W piątek nad ranem na południu Polski ma być jeszcze wietrznie. Porywy zachodniego i północno-zachodniego wiatru mogą osiągać miejscami jeszcze 80-90 km/h. Z upływem dnia wiatr jednak osłabnie, będzie też wyraźnie chłodniej, niż w czwartek. Warto wspomnieć też o tym, że w nocy z czwartku na piątek po raz kolejny w tym roku pojawi się efekt jeziora z opadami śniegu w rejonie Zatoki Gdańskiej, nad Żuławami oraz Warmią.

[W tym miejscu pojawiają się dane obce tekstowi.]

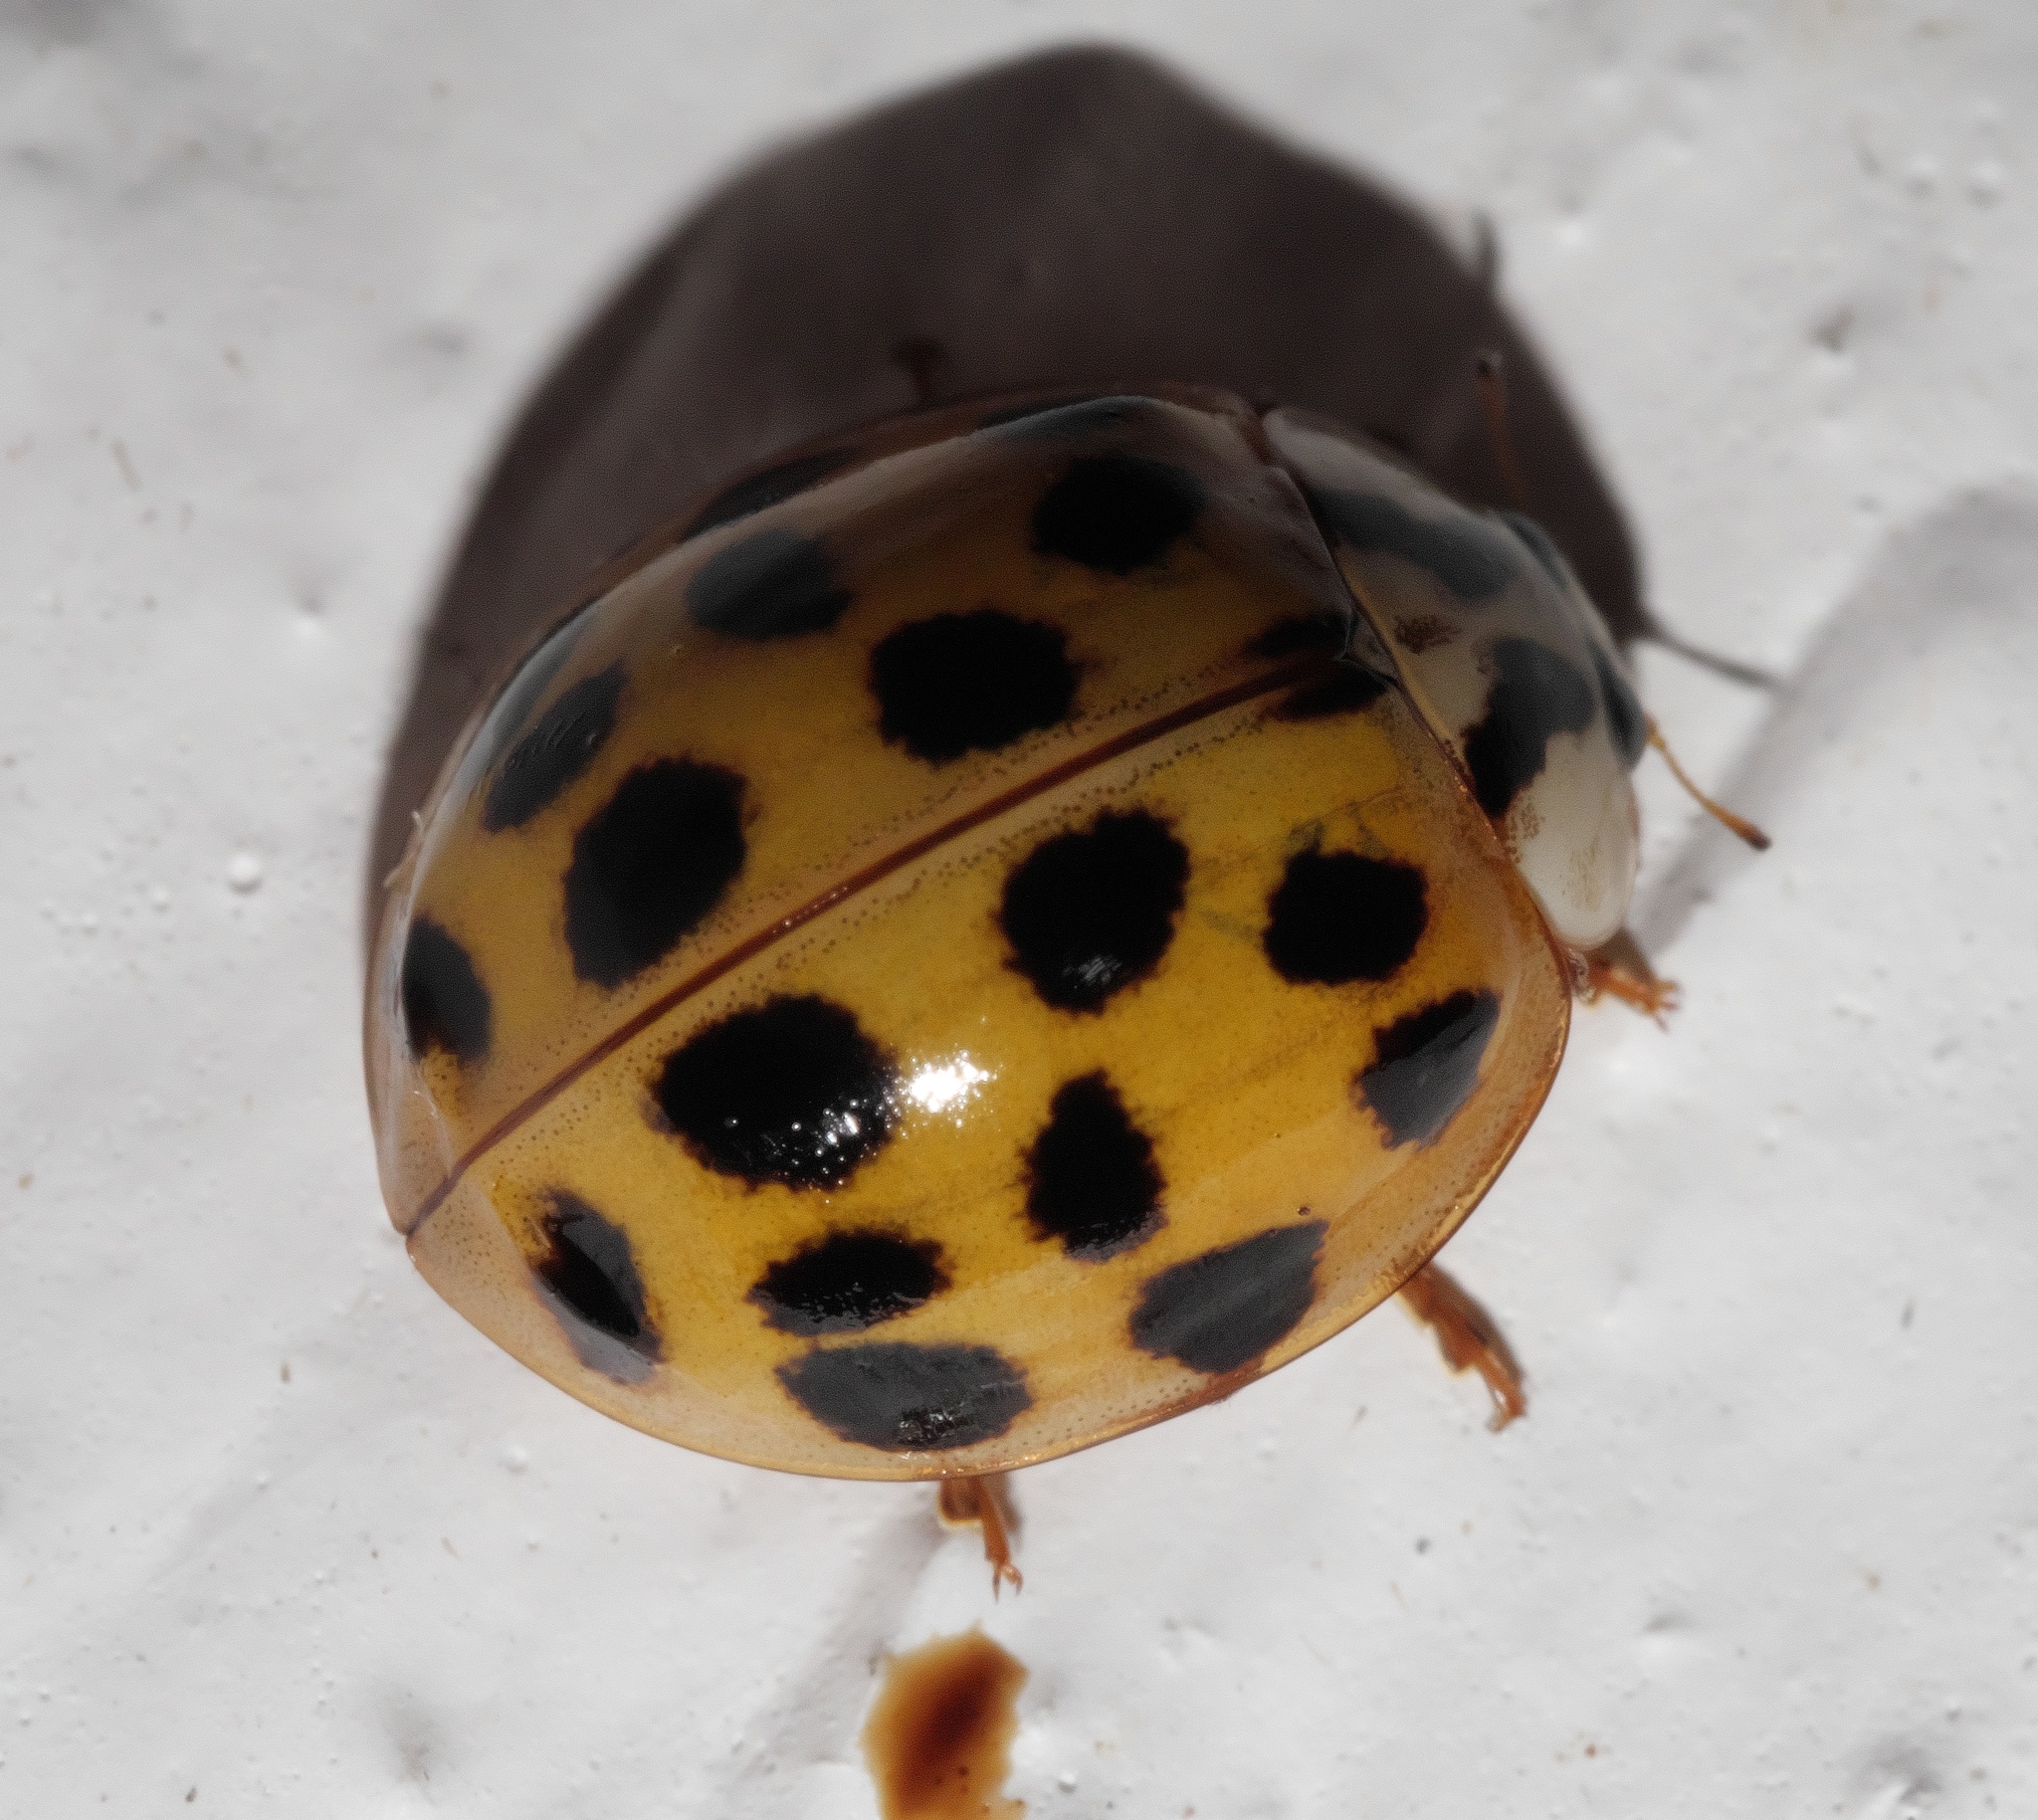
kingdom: Animalia
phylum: Arthropoda
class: Insecta
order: Coleoptera
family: Coccinellidae
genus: Harmonia
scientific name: Harmonia axyridis
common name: Harlequin ladybird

W związku z dynamicznym przebiegiem pogody, znacznymi trudnościami w dokładniejszych próbach prognozowania szczegółów przejścia aktywnego niżu wtórnego przez nasz kraj i prognozowanym rozwojem liniowego układu konwekcyjnego wzdłuż linii chłodnego frontu atmosferycznego omawianego niżu, zwracamy się do Państwa o zachowanie szczególnej czujności. Już za kilka – kilkanaście godzin przedstawimy Państwu dodatkowe szczegóły dotyczące występowania zjawisk konwekcyjnych w ciągu doby trwającej od 01.12.2016, godz. 07:00 CET do 02.12.2016, godz. 07:00 CET. Prosimy też o częste sprawdzanie aktualnych ostrzeżeń meteorologicznych dostępnych na stronie systemu SkyPredict.